4. l’expulsion fondée sur l’art. 121, al. 2, de la Constitution ou le renvoi,

5. les dérogations aux conditions d’admission,

6. la prolongation d’une autorisation frontalière, le déplacement de la résidence dans un autre canton, le changement d’emploi du titulaire d’une autorisation frontalière et la délivrance de documents de voyage aux étrangers sans pièces de légitimation ;

d. les décisions en matière d’asile qui ont été rendues :

1. par le Tribunal administratif fédéral,

2. par une autorité cantonale précédente et dont l’objet porte sur une autorisation à laquelle ni le droit fédéral ni le droit international ne donnent droit ;

Art. 89 Qualité pour recourir

1 A qualité pour former un recours en matière de droit public quiconque :

a. a pris part à la procédure devant l’autorité précédente ou a été privé de la possibilité de le faire ;

b. est particulièrement atteint par la décision ou l’acte normatif attaqué, et

c. a un intérêt digne de protection à son annulation ou à sa modification.

Art. 95 Droit suisse

Le recours peut être formé pour violation :

a. du droit fédéral ;

b. du droit international ;

c. de droits constitutionnels cantonaux ;

d. de dispositions cantonales sur le droit de vote des citoyens ainsi que sur les élections et votations populaires ;

e. du droit intercantonal.

Art. 100 Recours contre une décision

1 Le recours contre une décision doit être déposé devant le Tribunal fédéral dans les 30 jours qui suivent la notification de l’expédition complète.

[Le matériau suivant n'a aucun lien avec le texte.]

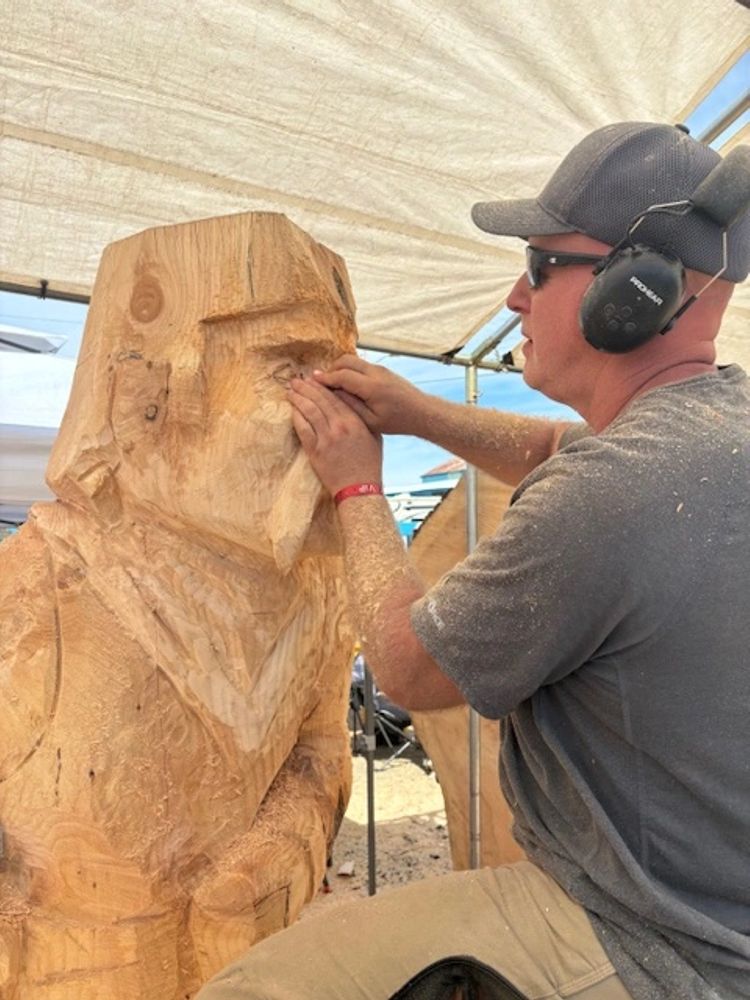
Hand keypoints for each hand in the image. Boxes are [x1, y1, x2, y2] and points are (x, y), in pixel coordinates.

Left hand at [288, 377, 382, 495]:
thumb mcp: (374, 437)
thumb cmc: (369, 465)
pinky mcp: (315, 450)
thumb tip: (353, 404)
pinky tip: (292, 408)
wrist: (360, 489)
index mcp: (356, 422)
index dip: (323, 386)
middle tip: (297, 380)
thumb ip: (364, 419)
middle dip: (307, 387)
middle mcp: (340, 426)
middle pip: (320, 400)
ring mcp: (326, 438)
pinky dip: (296, 416)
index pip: (336, 397)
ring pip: (309, 411)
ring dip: (299, 398)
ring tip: (291, 390)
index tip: (314, 379)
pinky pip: (302, 428)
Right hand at [312, 355, 427, 434]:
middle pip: (345, 361)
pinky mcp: (383, 370)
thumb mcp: (370, 420)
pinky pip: (361, 364)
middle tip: (320, 381)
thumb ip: (350, 406)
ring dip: (340, 368)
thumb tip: (332, 393)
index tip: (312, 381)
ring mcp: (380, 369)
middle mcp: (376, 373)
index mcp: (372, 387)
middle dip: (330, 369)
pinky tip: (346, 383)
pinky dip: (349, 369)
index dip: (325, 378)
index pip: (342, 375)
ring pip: (353, 360)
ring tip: (332, 383)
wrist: (421, 412)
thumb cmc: (397, 421)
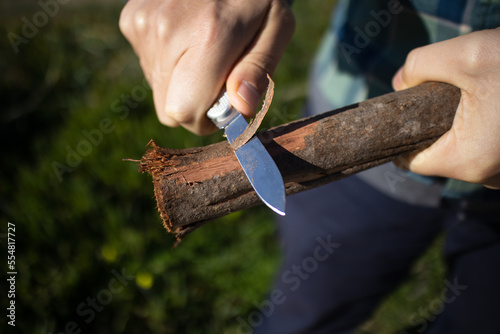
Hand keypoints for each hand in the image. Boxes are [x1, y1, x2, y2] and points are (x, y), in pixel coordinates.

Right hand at [119, 0, 294, 134]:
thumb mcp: (276, 28)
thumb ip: (258, 70)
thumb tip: (239, 109)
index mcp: (209, 36)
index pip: (184, 111)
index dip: (205, 119)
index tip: (223, 105)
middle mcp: (167, 31)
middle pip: (168, 108)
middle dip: (195, 104)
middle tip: (216, 76)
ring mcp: (143, 24)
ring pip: (158, 89)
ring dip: (181, 82)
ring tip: (202, 48)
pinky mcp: (131, 20)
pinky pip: (148, 66)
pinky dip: (168, 63)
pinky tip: (186, 36)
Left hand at [392, 28, 499, 188]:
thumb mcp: (466, 55)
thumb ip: (420, 66)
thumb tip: (400, 82)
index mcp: (469, 161)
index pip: (413, 161)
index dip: (401, 137)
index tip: (404, 113)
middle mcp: (490, 177)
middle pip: (440, 156)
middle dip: (434, 126)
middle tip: (445, 94)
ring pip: (466, 153)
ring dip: (462, 126)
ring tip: (478, 97)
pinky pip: (489, 151)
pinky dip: (485, 130)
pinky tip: (495, 105)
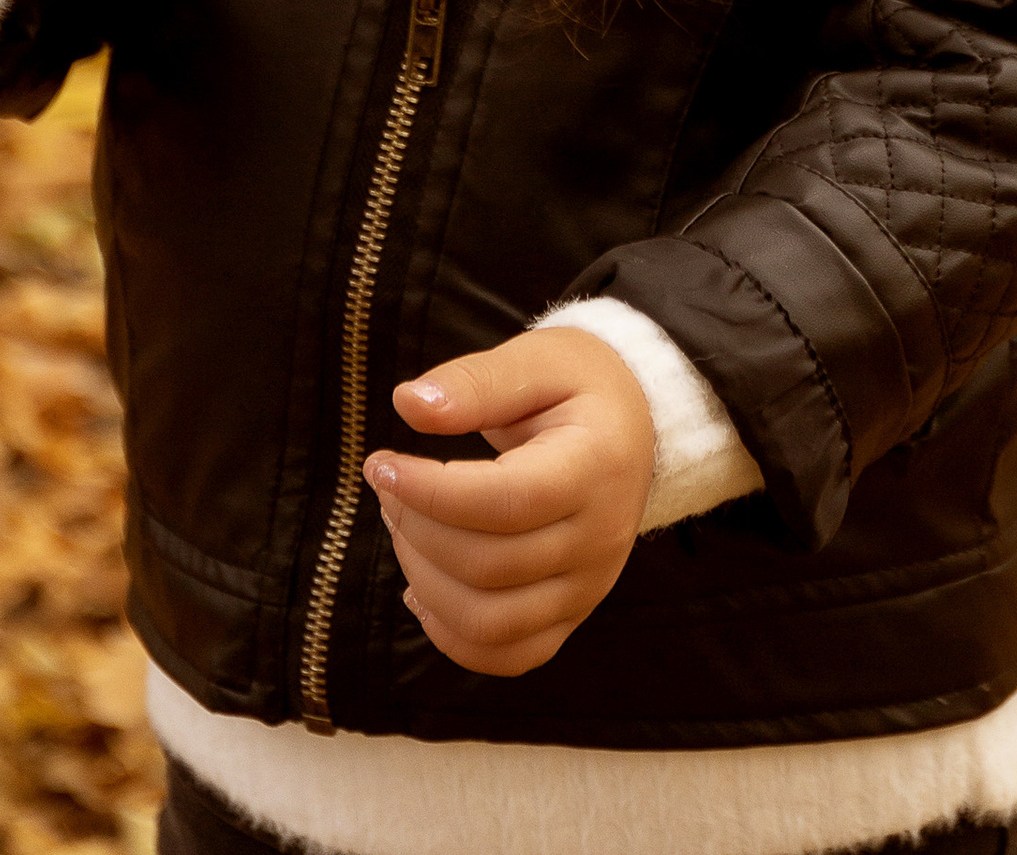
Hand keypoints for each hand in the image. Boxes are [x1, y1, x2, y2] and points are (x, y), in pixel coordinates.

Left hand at [368, 326, 654, 677]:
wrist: (636, 424)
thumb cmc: (578, 384)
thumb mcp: (537, 360)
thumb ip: (476, 382)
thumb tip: (407, 404)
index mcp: (596, 466)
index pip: (506, 502)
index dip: (431, 492)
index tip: (380, 465)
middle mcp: (599, 538)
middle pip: (490, 566)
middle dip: (417, 529)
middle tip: (388, 485)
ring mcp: (589, 587)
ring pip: (491, 622)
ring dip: (425, 582)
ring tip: (404, 528)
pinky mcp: (573, 614)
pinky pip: (509, 656)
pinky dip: (453, 637)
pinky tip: (422, 589)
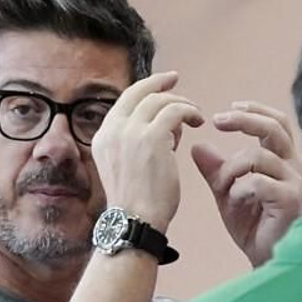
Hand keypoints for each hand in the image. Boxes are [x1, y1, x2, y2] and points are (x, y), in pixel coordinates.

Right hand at [90, 71, 204, 232]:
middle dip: (159, 83)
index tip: (161, 85)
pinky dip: (189, 111)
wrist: (135, 222)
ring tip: (195, 116)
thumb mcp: (128, 167)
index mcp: (103, 137)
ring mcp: (131, 131)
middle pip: (138, 93)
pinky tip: (198, 121)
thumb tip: (168, 126)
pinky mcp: (152, 136)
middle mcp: (112, 129)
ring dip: (180, 103)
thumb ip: (140, 143)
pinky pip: (175, 110)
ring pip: (159, 100)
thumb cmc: (138, 204)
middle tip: (176, 79)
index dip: (144, 89)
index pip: (124, 102)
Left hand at [191, 101, 301, 267]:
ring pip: (258, 156)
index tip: (230, 108)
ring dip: (231, 168)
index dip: (255, 111)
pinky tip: (235, 201)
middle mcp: (292, 167)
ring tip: (222, 188)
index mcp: (280, 160)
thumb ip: (215, 171)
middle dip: (244, 120)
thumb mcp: (227, 193)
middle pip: (274, 127)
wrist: (264, 258)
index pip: (275, 122)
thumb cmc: (252, 226)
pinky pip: (259, 182)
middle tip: (217, 121)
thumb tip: (197, 147)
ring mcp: (294, 183)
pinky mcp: (290, 200)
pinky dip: (239, 189)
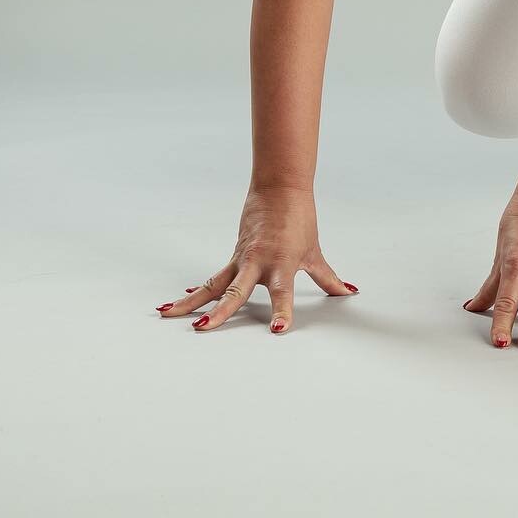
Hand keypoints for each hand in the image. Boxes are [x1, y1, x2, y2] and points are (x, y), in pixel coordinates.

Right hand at [155, 184, 357, 333]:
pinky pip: (211, 279)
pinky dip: (196, 292)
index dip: (281, 311)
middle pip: (236, 292)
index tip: (278, 329)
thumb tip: (348, 292)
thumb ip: (328, 278)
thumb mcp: (314, 252)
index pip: (283, 292)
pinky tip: (177, 304)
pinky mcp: (233, 258)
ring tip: (169, 315)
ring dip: (191, 302)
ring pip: (213, 286)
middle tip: (204, 328)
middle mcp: (258, 264)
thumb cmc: (299, 220)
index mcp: (282, 263)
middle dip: (220, 312)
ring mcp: (242, 261)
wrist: (280, 188)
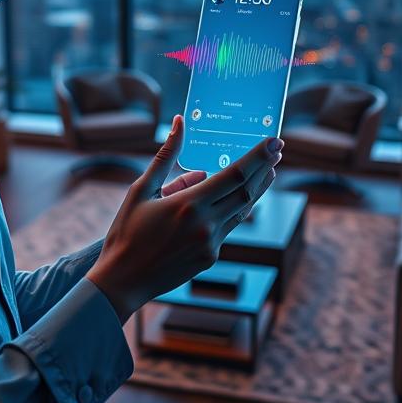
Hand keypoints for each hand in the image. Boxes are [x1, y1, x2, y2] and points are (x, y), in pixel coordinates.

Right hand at [86, 114, 282, 322]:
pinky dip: (238, 208)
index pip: (235, 175)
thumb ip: (165, 156)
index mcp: (188, 205)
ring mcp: (211, 244)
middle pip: (247, 191)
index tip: (274, 141)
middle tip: (278, 149)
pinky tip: (241, 197)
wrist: (123, 280)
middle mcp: (205, 225)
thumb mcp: (141, 189)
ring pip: (243, 210)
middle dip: (265, 167)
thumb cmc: (126, 232)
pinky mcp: (211, 257)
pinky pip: (229, 226)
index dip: (258, 157)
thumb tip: (180, 122)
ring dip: (258, 188)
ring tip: (269, 170)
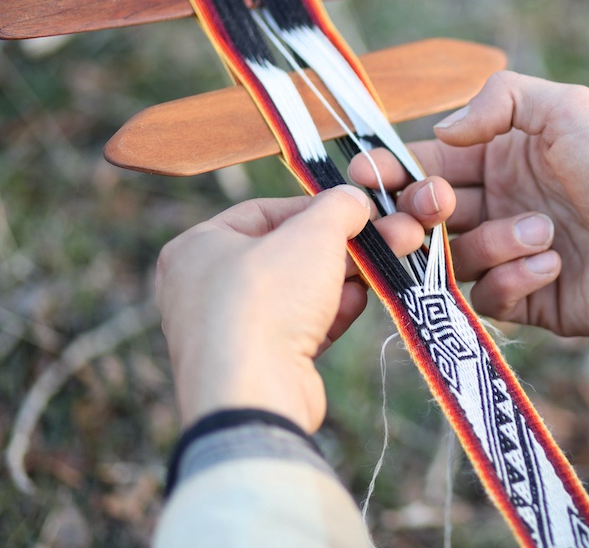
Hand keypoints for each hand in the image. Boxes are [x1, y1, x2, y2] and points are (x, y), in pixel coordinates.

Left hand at [155, 186, 426, 431]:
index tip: (354, 210)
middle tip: (381, 239)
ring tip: (378, 269)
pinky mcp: (255, 367)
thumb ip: (338, 207)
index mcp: (198, 247)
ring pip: (295, 293)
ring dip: (340, 281)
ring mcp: (228, 332)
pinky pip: (296, 329)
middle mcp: (204, 288)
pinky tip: (358, 301)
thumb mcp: (312, 233)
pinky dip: (329, 315)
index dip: (314, 208)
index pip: (264, 212)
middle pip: (284, 254)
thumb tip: (355, 200)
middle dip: (338, 247)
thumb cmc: (268, 300)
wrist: (254, 396)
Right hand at [350, 72, 588, 338]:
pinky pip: (488, 299)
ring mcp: (510, 254)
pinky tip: (554, 265)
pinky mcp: (528, 301)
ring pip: (455, 259)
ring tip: (545, 232)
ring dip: (492, 244)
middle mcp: (497, 204)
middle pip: (426, 217)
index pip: (426, 164)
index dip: (391, 172)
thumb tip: (441, 131)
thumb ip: (499, 100)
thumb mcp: (567, 107)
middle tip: (438, 210)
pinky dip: (513, 281)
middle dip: (422, 215)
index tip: (366, 177)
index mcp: (498, 157)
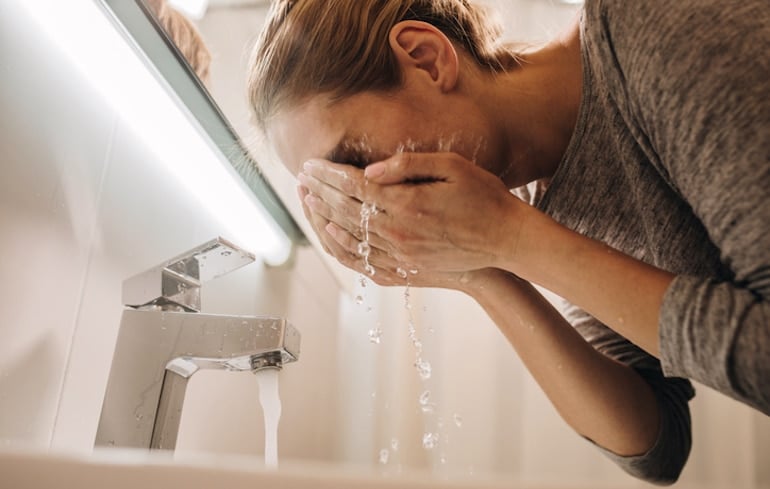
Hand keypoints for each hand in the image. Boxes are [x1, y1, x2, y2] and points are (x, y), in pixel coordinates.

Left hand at [299, 152, 526, 281]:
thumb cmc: (484, 198)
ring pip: (349, 235)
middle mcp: (398, 232)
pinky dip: (342, 245)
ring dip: (324, 216)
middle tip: (300, 177)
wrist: (506, 241)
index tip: (310, 163)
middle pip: (346, 210)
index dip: (329, 174)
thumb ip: (409, 166)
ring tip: (307, 200)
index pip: (355, 186)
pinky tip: (331, 232)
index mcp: (408, 204)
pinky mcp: (406, 269)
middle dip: (319, 191)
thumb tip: (369, 169)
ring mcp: (401, 254)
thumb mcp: (453, 167)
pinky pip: (363, 260)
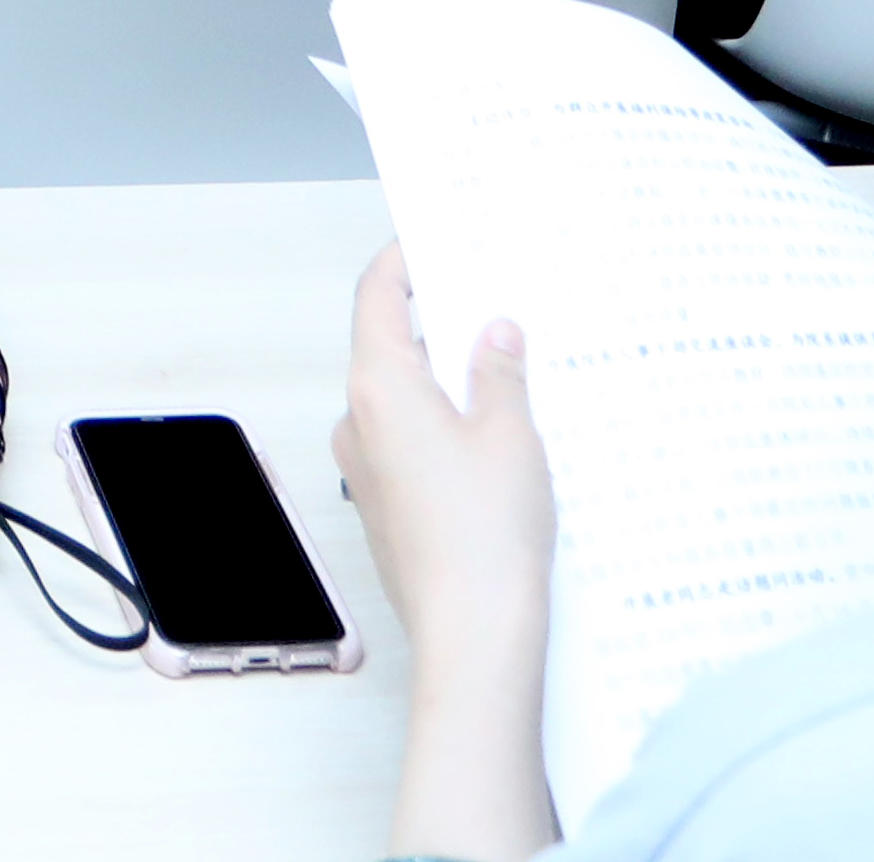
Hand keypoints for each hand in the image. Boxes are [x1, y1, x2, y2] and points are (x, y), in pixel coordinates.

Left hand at [341, 247, 554, 859]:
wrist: (473, 634)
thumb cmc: (487, 534)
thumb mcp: (511, 433)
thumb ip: (499, 372)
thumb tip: (494, 332)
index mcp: (380, 387)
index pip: (377, 297)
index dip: (403, 262)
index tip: (432, 239)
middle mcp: (359, 423)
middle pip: (391, 347)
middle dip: (442, 325)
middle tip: (497, 304)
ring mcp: (367, 471)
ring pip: (404, 401)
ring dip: (449, 383)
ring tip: (514, 373)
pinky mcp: (387, 510)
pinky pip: (411, 446)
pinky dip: (446, 429)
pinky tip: (500, 439)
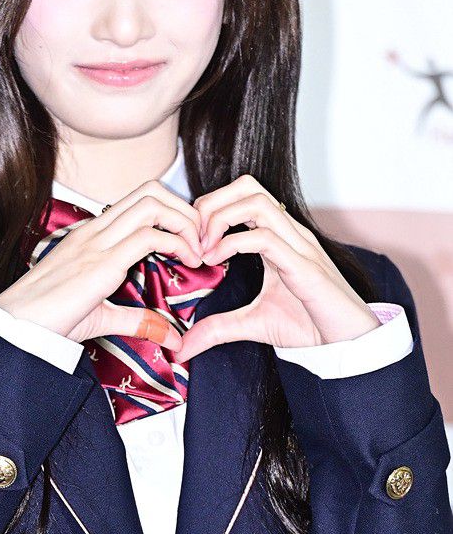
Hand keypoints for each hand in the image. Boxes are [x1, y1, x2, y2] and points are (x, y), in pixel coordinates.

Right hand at [0, 180, 204, 351]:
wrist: (15, 329)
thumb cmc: (47, 321)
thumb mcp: (100, 316)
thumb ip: (136, 320)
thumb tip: (169, 336)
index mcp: (92, 236)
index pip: (139, 200)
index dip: (172, 211)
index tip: (190, 240)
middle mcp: (95, 231)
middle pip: (151, 190)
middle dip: (185, 209)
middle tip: (201, 239)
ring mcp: (97, 243)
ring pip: (152, 204)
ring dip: (185, 222)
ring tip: (198, 249)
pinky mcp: (101, 263)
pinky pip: (149, 236)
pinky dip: (178, 243)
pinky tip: (187, 262)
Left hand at [178, 174, 380, 359]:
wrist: (350, 346)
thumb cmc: (310, 327)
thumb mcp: (252, 324)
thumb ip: (218, 328)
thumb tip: (183, 348)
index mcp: (279, 237)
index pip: (243, 195)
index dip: (211, 207)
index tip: (192, 239)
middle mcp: (290, 233)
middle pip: (248, 185)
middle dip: (212, 203)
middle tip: (193, 237)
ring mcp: (299, 246)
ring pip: (257, 201)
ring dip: (220, 218)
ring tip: (203, 248)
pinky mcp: (305, 267)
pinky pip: (265, 238)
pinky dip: (232, 243)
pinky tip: (215, 261)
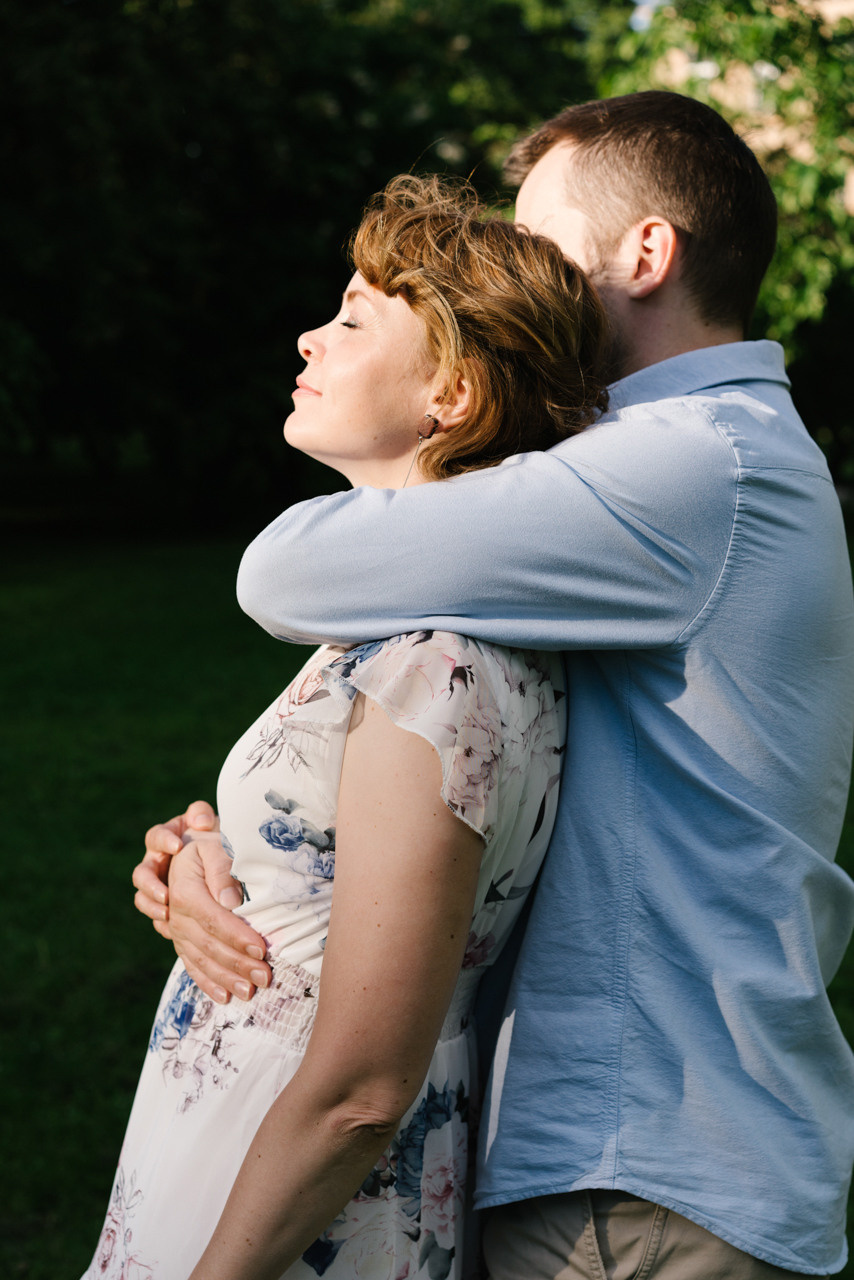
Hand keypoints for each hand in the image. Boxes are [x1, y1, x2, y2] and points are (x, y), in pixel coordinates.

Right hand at [133, 799, 222, 936]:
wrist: (230, 862)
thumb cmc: (219, 837)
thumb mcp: (212, 824)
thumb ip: (204, 816)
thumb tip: (201, 822)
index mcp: (166, 839)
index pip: (155, 836)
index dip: (163, 841)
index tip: (178, 846)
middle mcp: (157, 863)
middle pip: (142, 873)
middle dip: (150, 884)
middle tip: (166, 893)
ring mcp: (159, 887)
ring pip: (143, 897)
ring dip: (152, 906)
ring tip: (167, 913)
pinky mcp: (166, 907)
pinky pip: (156, 917)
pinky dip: (162, 924)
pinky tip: (173, 930)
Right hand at [168, 841, 271, 1004]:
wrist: (190, 848)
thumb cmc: (209, 844)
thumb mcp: (215, 845)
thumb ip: (222, 868)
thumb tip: (230, 901)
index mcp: (184, 888)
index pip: (212, 919)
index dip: (236, 936)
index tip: (262, 949)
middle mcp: (176, 913)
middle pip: (207, 944)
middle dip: (237, 963)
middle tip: (265, 977)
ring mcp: (176, 929)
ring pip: (199, 959)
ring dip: (225, 978)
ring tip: (249, 993)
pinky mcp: (180, 939)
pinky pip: (191, 964)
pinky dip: (207, 982)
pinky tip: (224, 996)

______________________________________________

Art. 113 Principe

Le Tribunal fédéral connaît des recours constitutionnels contre les décisions des autorités cantonales de dernière instance qui ne peuvent faire l’objet d’aucun recours selon les art. 72 à 89.

Art. 115 Qualité pour recourir

A qualité pour former un recours constitutionnel quiconque :

a. a pris part à la procédure devant l’autorité précédente ou a été privé de la possibilité de le faire et

b. a un intérêt juridique à l’annulation ou à la modification de la décision attaquée.

Art. 116 Motifs de recours

Le recours constitutionnel peut être formé pour violation des droits constitutionnels.

Art. 100 Recours contre une décision

1 Le recours contre une décision doit être déposé devant le Tribunal fédéral dans les 30 jours qui suivent la notification de l’expédition complète.

___________________________________________

 

Recours ordinaire simultané (art. 119 LTF)

1 Si une partie forme contre une décision un recours ordinaire et un recours constitutionnel, elle doit déposer les deux recours dans un seul mémoire.

2 Le Tribunal fédéral statue sur les deux recours dans la même procédure.

3 Il examine les griefs invoqués selon les dispositions applicables au type de recours concerné.